If you're still debating whether to upgrade your PC to Windows 98, you may want to hold out until the release of Windows 2000 Professional, Microsoft's newest operating system. Built around the Windows NT operating system, a format popular with businesses for its crash resistance, speed and array of security features, Windows 2000 will offer these same features with the familiar desktop interface of Windows 95/98, says Craig Bilinson, product manager for Windows 2000. "[The new system] really brings together the best of both worlds," he says. "You've got all the ease of use of Windows 95 and 98; support for all the new hardware devices people are using, like DVDs and scanners; and the industrial-strength security and reliability that users have come to expect from Windows NT products."

To help users prepare their machines for the migration from Windows 95/98 to Windows 2000, Microsoft is suggesting that users purchase and install the Windows NT 4.0 Open License package, which gives 4.0 users a steep discount on Windows 2000 to use when they decide to upgrade. However, Rob Enderle, an analyst for and vice president of Giga Information Group, believes that although Microsoft may be sincere in its efforts to help users feel more comfortable with upgrading to the new operating system, the time-intensive installation process and the differing hardware requirements of the NT 4.0 and Windows 2000 systems could make migrating in steps (instead of in one giant leap) troublesome and costly.

"The right way to do an NT or Windows 2000 deployment is really to scrub the disk and start clean, which is a major upgrade and requires a lot of resources to do right," says Enderle. "My belief is that it's better to upgrade once rather than do it twice. Plus, with the Windows 2000 system, you're going to be much better off utilizing the most current hardware you can possibly get. If you can stand using Windows 95/98 for the time being, defer upgrading your hardware until you're ready for the migration to Windows 2000."

To run Windows 2000, Microsoft recommends you have at least a 300 MHz Pentium II processor with 64MB RAM. Microsoft has formed partnerships with a number of computer manufacturers, including Compaq, Dell, Gateway and IBM to produce what it calls Windows 2000-ready PCs with these specifications.

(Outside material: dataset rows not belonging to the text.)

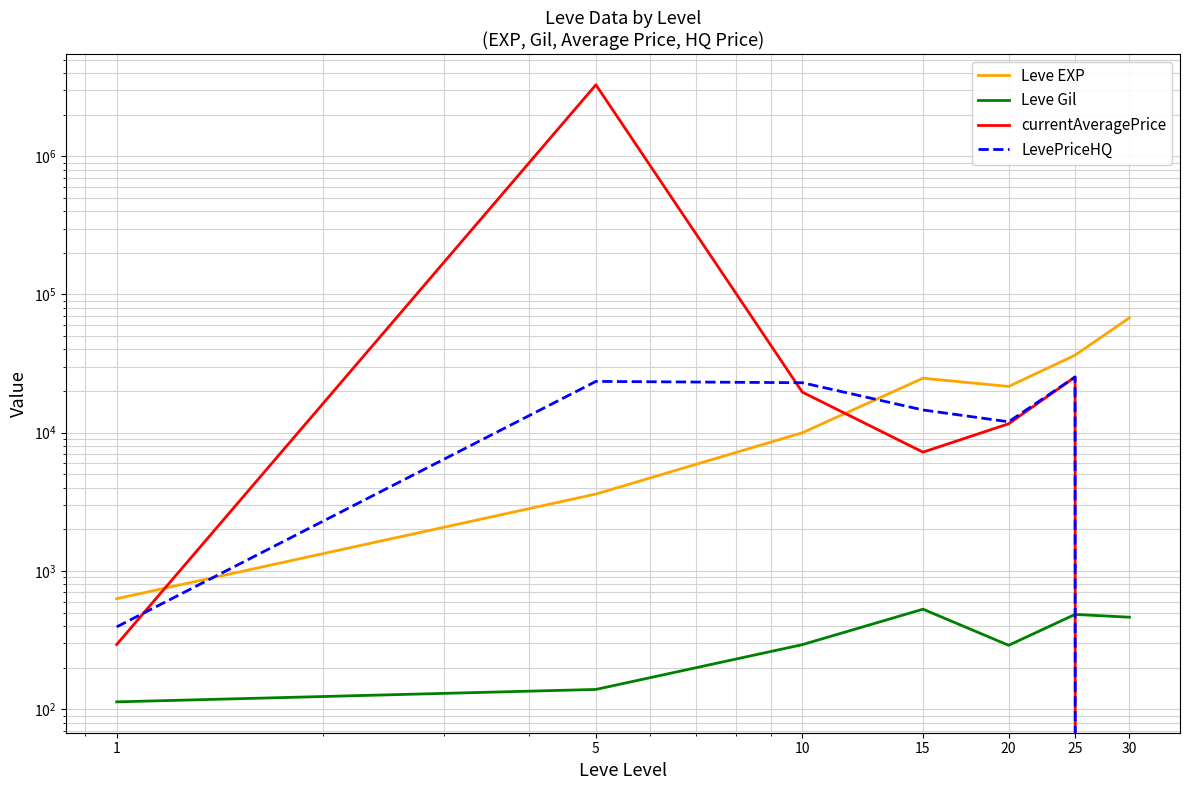

Reading right to left, extract all data points from this chart.

Leve EXP: 67730.0	36390.0	21600.0	24790.0	9990.0	3600.0	630.0
Leve Gil: 463.0	485.0	290.0	529.0	293.0	139.0	113.0
currentAveragePrice: 0.0	25299.3	11603.5	7237.3	19666.3	3285001.8	293.8
LevePriceHQ: 0.0	25299.3	11997.5	14601.8	22999.0	23502.0	394.0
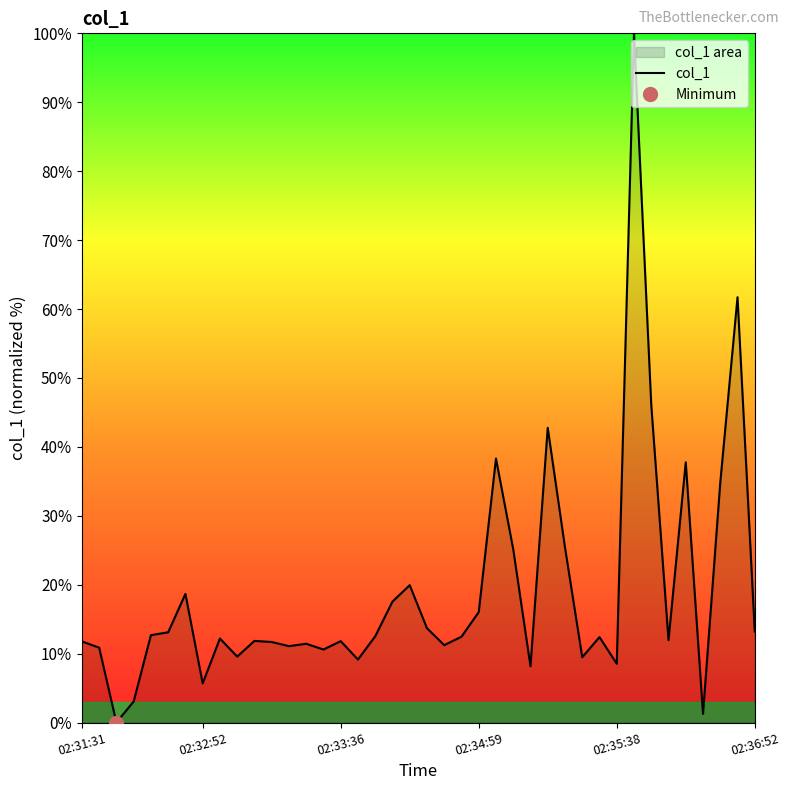

Which has a higher value, 29 or 27?

27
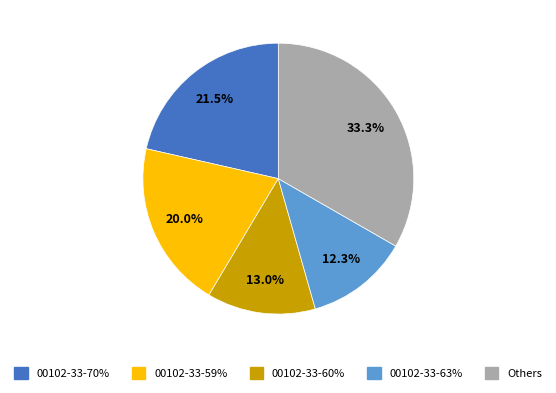

Approximately how many times larger is the value at Others compared to 00102-33-60%?

2.6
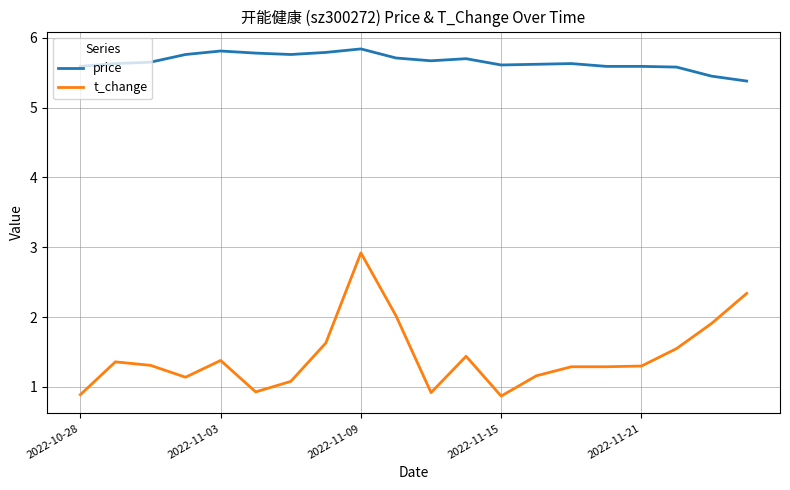

Which series has the widest spread of values?

t_change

According to Enderle, the truly ideal Windows 2000 machine will be one that conforms to PC 99 specifications, an Intel and Microsoft-sponsored design for the next generation of PC workstations that features the 450 MHz Pentium III processor that was released in February of this year. "If you want to get the optimum benefit from Windows 2000, which was designed more like a mainframe operating system than a PC operating system, you really need to have the kind of stable, reliable hardware that's suggested by the PC 99 specifications," says Enderle. Both the Windows 2000 operating system and PC 99-specified computers are expected to be available sometime later this year.